Task objective: What you return must be the data below, word for word, without any images.

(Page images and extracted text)
------------------------------------------------

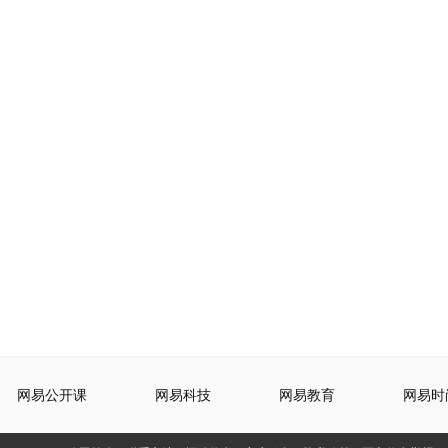
网易公开课
网易科技
网易教育
网易时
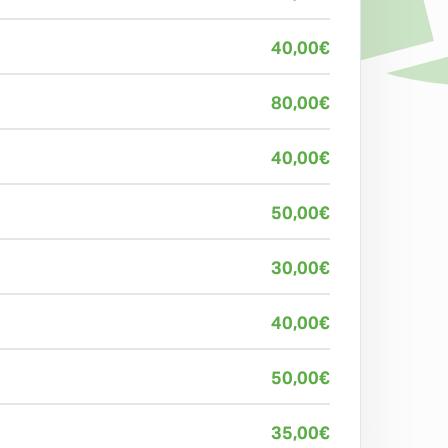
40,00
€
80,00
€
40,00
€
50,00
€
30,00
€
40,00
€
50,00
€
35,00
€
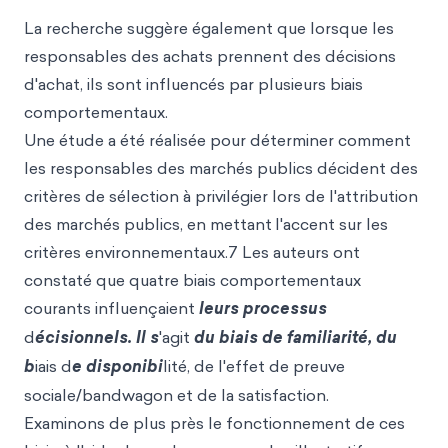
La recherche suggère également que lorsque les
responsables des achats prennent des décisions
d'achat, ils sont influencés par plusieurs biais
comportementaux.
Une étude a été réalisée pour déterminer comment
les responsables des marchés publics décident des
critères de sélection à privilégier lors de l'attribution
des marchés publics, en mettant
l'accent sur les
critères environnementaux.7 Les auteurs ont
constaté que quatre biais comportementaux
courants influençaient
leurs processus
d
écisionnels. Il s
'agit
du biais de familiarité, du
b
iais d
e disponibi
lité, de l'effet de preuve
sociale/bandwagon et de la satisfaction.
Examinons de plus près le fonctionnement de ces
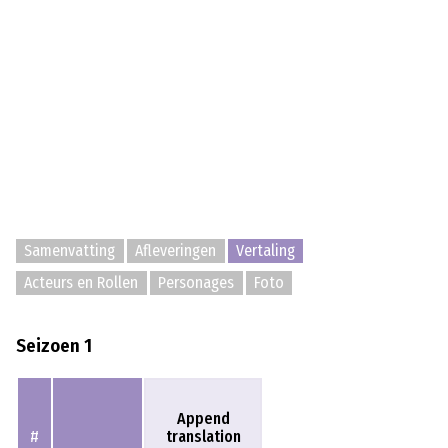
Samenvatting
Afleveringen
Vertaling
Acteurs en Rollen
Personages
Foto
Seizoen 1
Append
translation
#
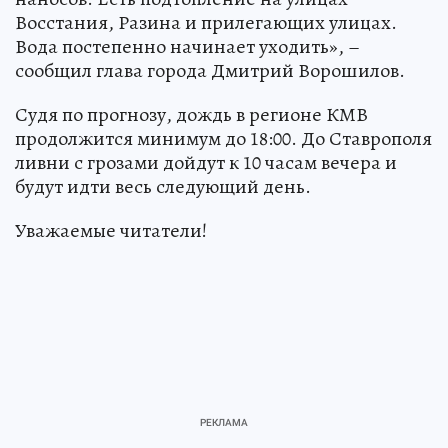
Восстания, Разина и прилегающих улицах.
Вода постепенно начинает уходить», –
сообщил глава города Дмитрий Ворошилов.
Судя по прогнозу, дождь в регионе КМВ
продолжится минимум до 18:00. До Ставрополя
ливни с грозами дойдут к 10 часам вечера и
будут идти весь следующий день.
Уважаемые читатели!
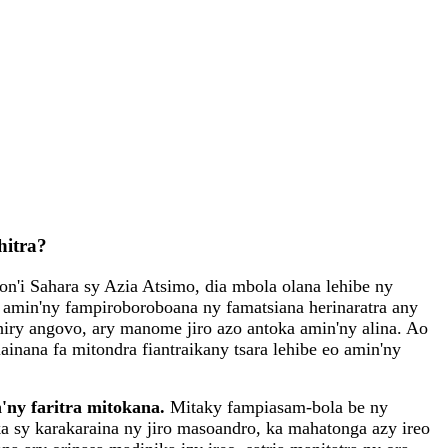
hitra?
mon'i Sahara sy Azia Atsimo, dia mbola olana lehibe ny
e amin'ny fampiroboroboana ny famatsiana herinaratra any
hiry angovo, ary manome jiro azo antoka amin'ny alina. Ao
ainana fa mitondra fiantraikany tsara lehibe eo amin'ny
ny faritra mitokana.
Mitaky fampiasam-bola be ny
ka sy karakaraina ny jiro masoandro, ka mahatonga azy ireo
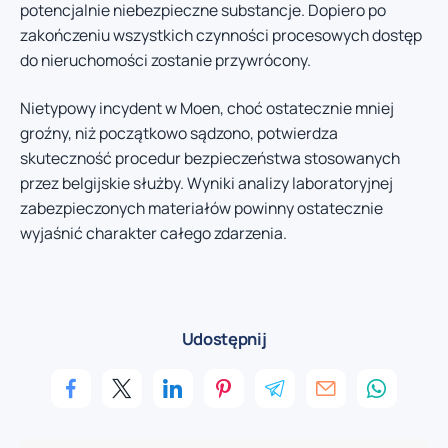
potencjalnie niebezpieczne substancje. Dopiero po
zakończeniu wszystkich czynności procesowych dostęp
do nieruchomości zostanie przywrócony.
Nietypowy incydent w Moen, choć ostatecznie mniej
groźny, niż początkowo sądzono, potwierdza
skuteczność procedur bezpieczeństwa stosowanych
przez belgijskie służby. Wyniki analizy laboratoryjnej
zabezpieczonych materiałów powinny ostatecznie
wyjaśnić charakter całego zdarzenia.
Udostępnij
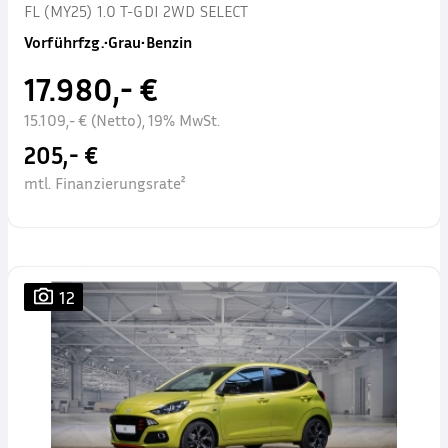
FL (MY25) 1.0 T-GDI 2WD SELECT
Vorführfzg.
•
Grau
•
Benzin
17.980,- €
15.109,- € (Netto), 19% MwSt.
205,- €
mtl. Finanzierungsrate²
12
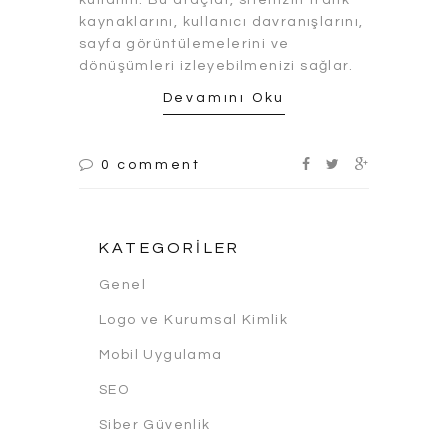
kaynaklarını, kullanıcı davranışlarını,
sayfa görüntülemelerini ve
dönüşümleri izleyebilmenizi sağlar.
Devamını Oku
0 comment
KATEGORILER
Genel
Logo ve Kurumsal Kimlik
Mobil Uygulama
SEO
Siber Güvenlik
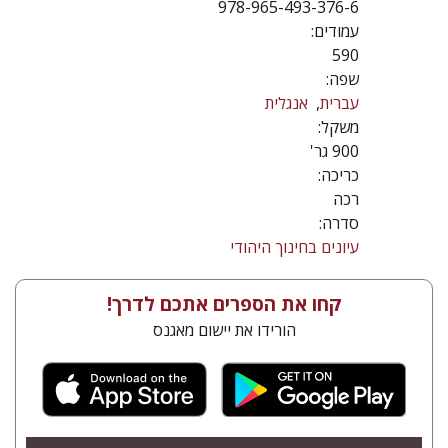
978-965-493-376-6
עמודים:
590
שפה:
עברית
אנגלית
משקל:
900 גר'
כריכה:
רכה
סדרה:
עיונים בחינוך היהודי
קחו את הספרים אתכם לדרך!
הורידו את יישום מאגנס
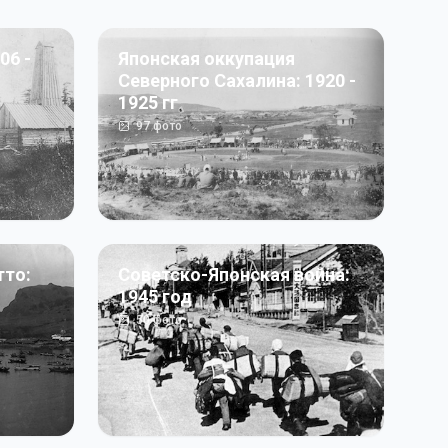
06 -
Японская оккупация
Северного Сахалина: 1920 -
1925 гг
97
фото
тто:
Советско-Японская война:
1945 год
50
фото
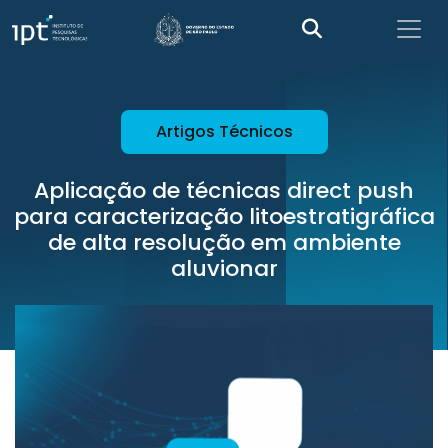
Artigos Técnicos
Aplicação de técnicas direct push
para caracterização litoestratigráfica
de alta resolução em ambiente
aluvionar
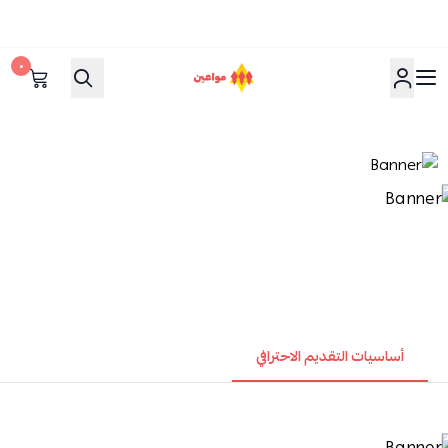
٠
مواعين
أساسيات التقديم الاحترافي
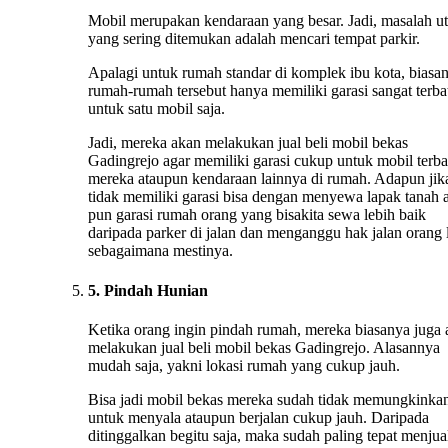
Mobil merupakan kendaraan yang besar. Jadi, masalah u
yang sering ditemukan adalah mencari tempat parkir.
Apalagi untuk rumah standar di komplek ibu kota, biasa
rumah-rumah tersebut hanya memiliki garasi sangat terba
untuk satu mobil saja.
Jadi, mereka akan melakukan jual beli mobil bekas
Gadingrejo agar memiliki garasi cukup untuk mobil terba
mereka ataupun kendaraan lainnya di rumah. Adapun jik
tidak memiliki garasi bisa dengan menyewa lapak tanah 
pun garasi rumah orang yang bisakita sewa lebih baik
daripada parker di jalan dan menganggu hak jalan orang 
sebagaimana mestinya.
5. Pindah Hunian
Ketika orang ingin pindah rumah, mereka biasanya juga
melakukan jual beli mobil bekas Gadingrejo. Alasannya
mudah saja, yakni lokasi rumah yang cukup jauh.
Bisa jadi mobil bekas mereka sudah tidak memungkinka
untuk menyala ataupun berjalan cukup jauh. Daripada
ditinggalkan begitu saja, maka sudah paling tepat menju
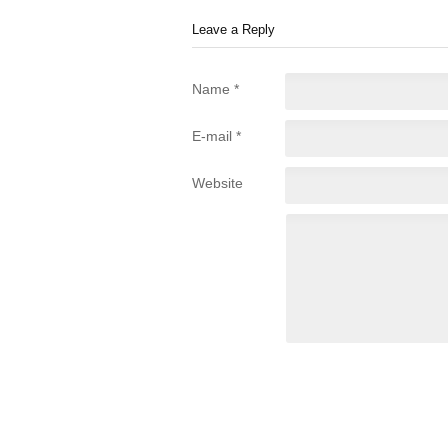
Leave a Reply
Name *
E-mail *
Website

------------------------------------------------

Response box:
网易公开课
网易科技
网易教育
网易时
40,00
€
80,00
€
40,00
€
50,00
€
30,00
€
40,00
€
50,00
€
35,00
€
La recherche suggère également que lorsque les
responsables des achats prennent des décisions
d'achat, ils sont influencés par plusieurs biais
comportementaux.
Une étude a été réalisée pour déterminer comment
les responsables des marchés publics décident des
critères de sélection à privilégier lors de l'attribution
des marchés publics, en mettant
l'accent sur les
critères environnementaux.7 Les auteurs ont
constaté que quatre biais comportementaux
courants influençaient
leurs processus
d
écisionnels. Il s
'agit
du biais de familiarité, du
b
iais d
e disponibi
lité, de l'effet de preuve
sociale/bandwagon et de la satisfaction.
Examinons de plus près le fonctionnement de ces
Samenvatting
Afleveringen
Vertaling
Acteurs en Rollen
Personages
Foto
Seizoen 1
Append
translation
#
Восстания, Разина и прилегающих улицах.
Вода постепенно начинает уходить», –
сообщил глава города Дмитрий Ворошилов.
Судя по прогнозу, дождь в регионе КМВ
продолжится минимум до 18:00. До Ставрополя
ливни с грозами дойдут к 10 часам вечера и
будут идти весь следующий день.
Уважаемые читатели!
hitra?
mon'i Sahara sy Azia Atsimo, dia mbola olana lehibe ny
e amin'ny fampiroboroboana ny famatsiana herinaratra any
hiry angovo, ary manome jiro azo antoka amin'ny alina. Ao
ainana fa mitondra fiantraikany tsara lehibe eo amin'ny
ny faritra mitokana.
Mitaky fampiasam-bola be ny
ka sy karakaraina ny jiro masoandro, ka mahatonga azy ireo
potencjalnie niebezpieczne substancje. Dopiero po
zakończeniu wszystkich czynności procesowych dostęp
do nieruchomości zostanie przywrócony.
Nietypowy incydent w Moen, choć ostatecznie mniej
groźny, niż początkowo sądzono, potwierdza
skuteczność procedur bezpieczeństwa stosowanych
przez belgijskie służby. Wyniki analizy laboratoryjnej
zabezpieczonych materiałów powinny ostatecznie
wyjaśnić charakter całego zdarzenia.
Udostępnij
FL (MY25) 1.0 T-GDI 2WD SELECT
Vorführfzg.
•
Grau
•
Benzin
17.980,- €
15.109,- € (Netto), 19% MwSt.
205,- €
mtl. Finanzierungsrate²
12
kaynaklarını, kullanıcı davranışlarını,
sayfa görüntülemelerini ve
dönüşümleri izleyebilmenizi sağlar.
Devamını Oku
0 comment
KATEGORILER
Genel
Logo ve Kurumsal Kimlik
Mobil Uygulama
SEO
Siber Güvenlik
978-965-493-376-6
עמודים:
590
שפה:
עברית
אנגלית
משקל:
900 גר'
כריכה:
רכה
סדרה:
עיונים בחינוך היהודי
קחו את הספרים אתכם לדרך!
הורידו את יישום מאגנס
06 -
Японская оккупация
Северного Сахалина: 1920 -
1925 гг
97
фото
тто:
Советско-Японская война:
1945 год
50
фото
Artigos Técnicos
Aplicação de técnicas direct push
para caracterização litoestratigráfica
de alta resolução em ambiente
aluvionar
٠
مواعين
أساسيات التقديم الاحترافي
Mobil merupakan kendaraan yang besar. Jadi, masalah u
yang sering ditemukan adalah mencari tempat parkir.
Apalagi untuk rumah standar di komplek ibu kota, biasa
rumah-rumah tersebut hanya memiliki garasi sangat terba
untuk satu mobil saja.
Jadi, mereka akan melakukan jual beli mobil bekas
Gadingrejo agar memiliki garasi cukup untuk mobil terba
mereka ataupun kendaraan lainnya di rumah. Adapun jik
tidak memiliki garasi bisa dengan menyewa lapak tanah 
pun garasi rumah orang yang bisakita sewa lebih baik
daripada parker di jalan dan menganggu hak jalan orang 
sebagaimana mestinya.
5. Pindah Hunian
Ketika orang ingin pindah rumah, mereka biasanya juga
melakukan jual beli mobil bekas Gadingrejo. Alasannya
mudah saja, yakni lokasi rumah yang cukup jauh.
Bisa jadi mobil bekas mereka sudah tidak memungkinka
untuk menyala ataupun berjalan cukup jauh. Daripada
ditinggalkan begitu saja, maka sudah paling tepat menju
Leave a Reply
Name *
E-mail *
Website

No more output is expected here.